» **What you are asked to do**
Print every record exactly, omitting all pictures.

+++ Study material +++

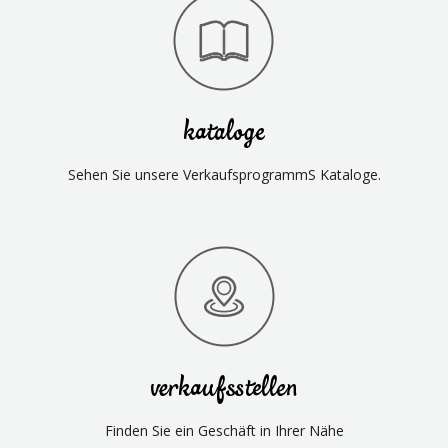
kataloge
Sehen Sie unsere VerkaufsprogrammS Kataloge.
verkaufsstellen
Finden Sie ein Geschäft in Ihrer Nähe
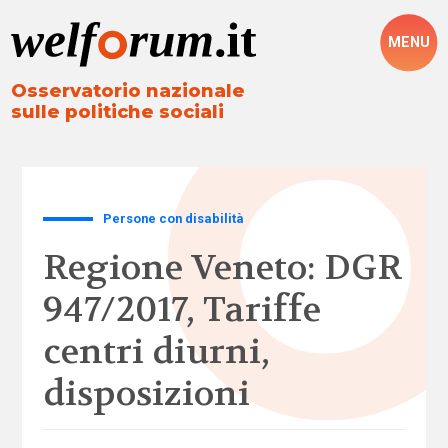
MENU
Osservatorio nazionale
sulle politiche sociali
Persone con disabilità
Regione Veneto: DGR
947/2017, Tariffe
centri diurni,
disposizioni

+++

» **Problem solution**
kataloge
Sehen Sie unsere VerkaufsprogrammS Kataloge.
verkaufsstellen
Finden Sie ein Geschäft in Ihrer Nähe
MENU
Osservatorio nazionale
sulle politiche sociali
Persone con disabilità
Regione Veneto: DGR
947/2017, Tariffe
centri diurni,
disposizioni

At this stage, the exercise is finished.